[Saved entries]
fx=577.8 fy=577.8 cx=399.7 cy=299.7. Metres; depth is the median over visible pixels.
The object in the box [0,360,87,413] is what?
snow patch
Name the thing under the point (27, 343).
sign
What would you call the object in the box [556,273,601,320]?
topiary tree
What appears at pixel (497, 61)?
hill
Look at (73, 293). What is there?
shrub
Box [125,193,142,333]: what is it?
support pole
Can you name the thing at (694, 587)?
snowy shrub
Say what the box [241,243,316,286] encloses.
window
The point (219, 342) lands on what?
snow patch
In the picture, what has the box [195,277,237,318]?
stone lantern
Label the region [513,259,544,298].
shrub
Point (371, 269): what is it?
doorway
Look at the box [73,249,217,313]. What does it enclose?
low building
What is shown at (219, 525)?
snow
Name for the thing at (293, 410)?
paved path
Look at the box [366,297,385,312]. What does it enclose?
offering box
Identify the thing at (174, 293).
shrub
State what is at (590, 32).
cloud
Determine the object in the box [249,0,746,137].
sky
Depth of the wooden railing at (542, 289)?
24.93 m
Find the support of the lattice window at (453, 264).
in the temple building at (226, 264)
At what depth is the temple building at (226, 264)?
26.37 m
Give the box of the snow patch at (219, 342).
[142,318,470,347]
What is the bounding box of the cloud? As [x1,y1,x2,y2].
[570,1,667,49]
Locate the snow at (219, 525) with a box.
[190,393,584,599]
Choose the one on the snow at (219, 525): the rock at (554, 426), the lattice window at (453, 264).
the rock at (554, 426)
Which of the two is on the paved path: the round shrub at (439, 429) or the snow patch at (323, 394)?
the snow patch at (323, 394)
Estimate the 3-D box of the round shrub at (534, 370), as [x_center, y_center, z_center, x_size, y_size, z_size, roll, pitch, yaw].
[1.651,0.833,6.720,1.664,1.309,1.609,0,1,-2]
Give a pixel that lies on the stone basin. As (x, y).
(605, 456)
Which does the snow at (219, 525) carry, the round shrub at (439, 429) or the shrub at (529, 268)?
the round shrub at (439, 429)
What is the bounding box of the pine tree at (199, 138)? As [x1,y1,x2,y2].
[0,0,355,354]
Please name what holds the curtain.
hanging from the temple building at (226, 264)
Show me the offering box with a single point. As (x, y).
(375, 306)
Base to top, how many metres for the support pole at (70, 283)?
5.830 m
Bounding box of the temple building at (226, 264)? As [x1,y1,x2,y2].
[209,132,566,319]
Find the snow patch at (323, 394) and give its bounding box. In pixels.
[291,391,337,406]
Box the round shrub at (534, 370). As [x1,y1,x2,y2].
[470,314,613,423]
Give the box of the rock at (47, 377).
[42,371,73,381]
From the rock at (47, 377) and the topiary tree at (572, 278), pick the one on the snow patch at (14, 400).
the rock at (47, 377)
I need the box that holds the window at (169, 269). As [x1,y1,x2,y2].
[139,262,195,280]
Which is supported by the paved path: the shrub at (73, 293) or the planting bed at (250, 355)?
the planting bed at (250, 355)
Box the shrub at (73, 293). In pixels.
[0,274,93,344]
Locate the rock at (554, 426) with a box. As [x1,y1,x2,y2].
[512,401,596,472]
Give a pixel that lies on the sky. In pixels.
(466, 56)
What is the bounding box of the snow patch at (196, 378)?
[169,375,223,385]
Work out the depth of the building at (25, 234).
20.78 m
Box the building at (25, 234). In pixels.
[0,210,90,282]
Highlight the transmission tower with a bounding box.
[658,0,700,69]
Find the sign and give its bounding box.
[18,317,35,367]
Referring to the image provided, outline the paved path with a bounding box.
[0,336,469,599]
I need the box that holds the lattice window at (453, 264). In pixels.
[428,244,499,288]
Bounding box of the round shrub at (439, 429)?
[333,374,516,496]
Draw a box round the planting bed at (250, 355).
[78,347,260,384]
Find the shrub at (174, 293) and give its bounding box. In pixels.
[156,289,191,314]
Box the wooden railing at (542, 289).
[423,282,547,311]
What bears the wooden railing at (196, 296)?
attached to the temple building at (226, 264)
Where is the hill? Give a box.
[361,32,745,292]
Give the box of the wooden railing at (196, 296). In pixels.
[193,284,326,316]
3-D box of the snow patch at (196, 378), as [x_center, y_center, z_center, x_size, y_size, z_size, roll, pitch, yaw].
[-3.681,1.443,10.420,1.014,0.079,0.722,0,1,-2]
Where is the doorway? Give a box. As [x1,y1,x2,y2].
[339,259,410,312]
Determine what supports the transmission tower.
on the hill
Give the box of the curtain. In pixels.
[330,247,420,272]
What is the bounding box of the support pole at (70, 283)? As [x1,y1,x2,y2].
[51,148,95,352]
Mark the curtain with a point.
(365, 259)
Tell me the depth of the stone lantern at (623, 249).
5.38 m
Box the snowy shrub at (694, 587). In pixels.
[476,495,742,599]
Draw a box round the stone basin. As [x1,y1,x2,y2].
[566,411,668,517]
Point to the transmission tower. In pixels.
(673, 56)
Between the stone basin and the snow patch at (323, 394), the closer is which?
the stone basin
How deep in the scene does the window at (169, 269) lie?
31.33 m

EXERCISE DETAILS: Until the last line is reached, keep transcribing the data exactly.

RESPONSE AREA:
fx=577.8 fy=577.8 cx=399.7 cy=299.7. Metres; depth is the median over visible pixels.
The object in the box [0,360,87,413] is what?
snow patch
Name the thing under the point (27, 343).
sign
What would you call the object in the box [556,273,601,320]?
topiary tree
What appears at pixel (497, 61)?
hill
Look at (73, 293). What is there?
shrub
Box [125,193,142,333]: what is it?
support pole
Can you name the thing at (694, 587)?
snowy shrub
Say what the box [241,243,316,286] encloses.
window
The point (219, 342) lands on what?
snow patch
In the picture, what has the box [195,277,237,318]?
stone lantern
Label the region [513,259,544,298].
shrub
Point (371, 269): what is it?
doorway
Look at the box [73,249,217,313]. What does it enclose?
low building
What is shown at (219, 525)?
snow
Name for the thing at (293, 410)?
paved path
Look at the box [366,297,385,312]. What does it enclose?
offering box
Identify the thing at (174, 293).
shrub
State what is at (590, 32).
cloud
Determine the object in the box [249,0,746,137].
sky
Depth of the wooden railing at (542, 289)?
24.93 m
Find the support of the lattice window at (453, 264).
in the temple building at (226, 264)
At what depth is the temple building at (226, 264)?
26.37 m
Give the box of the snow patch at (219, 342).
[142,318,470,347]
What is the bounding box of the cloud? As [x1,y1,x2,y2].
[570,1,667,49]
Locate the snow at (219, 525) with a box.
[190,393,584,599]
Choose the one on the snow at (219, 525): the rock at (554, 426), the lattice window at (453, 264).
the rock at (554, 426)
Which of the two is on the paved path: the round shrub at (439, 429) or the snow patch at (323, 394)?
the snow patch at (323, 394)
Estimate the 3-D box of the round shrub at (534, 370), as [x_center, y_center, z_center, x_size, y_size, z_size, roll, pitch, yaw].
[1.651,0.833,6.720,1.664,1.309,1.609,0,1,-2]
Give a pixel that lies on the stone basin. As (x, y).
(605, 456)
Which does the snow at (219, 525) carry, the round shrub at (439, 429) or the shrub at (529, 268)?
the round shrub at (439, 429)
What is the bounding box of the pine tree at (199, 138)? As [x1,y1,x2,y2].
[0,0,355,354]
Please name what holds the curtain.
hanging from the temple building at (226, 264)
Show me the offering box with a single point. As (x, y).
(375, 306)
Base to top, how many metres for the support pole at (70, 283)?
5.830 m
Bounding box of the temple building at (226, 264)? As [x1,y1,x2,y2].
[209,132,566,319]
Find the snow patch at (323, 394) and give its bounding box. In pixels.
[291,391,337,406]
Box the round shrub at (534, 370). As [x1,y1,x2,y2].
[470,314,613,423]
Give the box of the rock at (47, 377).
[42,371,73,381]
From the rock at (47, 377) and the topiary tree at (572, 278), pick the one on the snow patch at (14, 400).
the rock at (47, 377)
I need the box that holds the window at (169, 269). As [x1,y1,x2,y2].
[139,262,195,280]
Which is supported by the paved path: the shrub at (73, 293) or the planting bed at (250, 355)?
the planting bed at (250, 355)
Box the shrub at (73, 293). In pixels.
[0,274,93,344]
Locate the rock at (554, 426) with a box. As [x1,y1,x2,y2].
[512,401,596,472]
Give a pixel that lies on the sky. In pixels.
(466, 56)
What is the bounding box of the snow patch at (196, 378)?
[169,375,223,385]
Work out the depth of the building at (25, 234).
20.78 m
Box the building at (25, 234). In pixels.
[0,210,90,282]
Highlight the transmission tower with a bounding box.
[658,0,700,69]
Find the sign and give its bounding box.
[18,317,35,367]
Referring to the image provided, outline the paved path with a bounding box.
[0,336,469,599]
I need the box that holds the lattice window at (453, 264). In pixels.
[428,244,499,288]
Bounding box of the round shrub at (439, 429)?
[333,374,516,496]
Draw a box round the planting bed at (250, 355).
[78,347,260,384]
Find the shrub at (174, 293) and give its bounding box. In pixels.
[156,289,191,314]
Box the wooden railing at (542, 289).
[423,282,547,311]
What bears the wooden railing at (196, 296)?
attached to the temple building at (226, 264)
Where is the hill? Give a box.
[361,32,745,292]
Give the box of the wooden railing at (196, 296). In pixels.
[193,284,326,316]
3-D box of the snow patch at (196, 378), as [x_center, y_center, z_center, x_size, y_size, z_size, roll, pitch, yaw].
[-3.681,1.443,10.420,1.014,0.079,0.722,0,1,-2]
Where is the doorway? Give a box. As [x1,y1,x2,y2].
[339,259,410,312]
Determine what supports the transmission tower.
on the hill
Give the box of the curtain. In pixels.
[330,247,420,272]
What is the bounding box of the support pole at (70, 283)? As [x1,y1,x2,y2].
[51,148,95,352]
Mark the curtain with a point.
(365, 259)
Tell me the depth of the stone lantern at (623, 249).
5.38 m
Box the snowy shrub at (694, 587). In pixels.
[476,495,742,599]
Draw a box round the stone basin. As [x1,y1,x2,y2].
[566,411,668,517]
Point to the transmission tower. In pixels.
(673, 56)
Between the stone basin and the snow patch at (323, 394), the closer is which?
the stone basin
How deep in the scene does the window at (169, 269) lie?
31.33 m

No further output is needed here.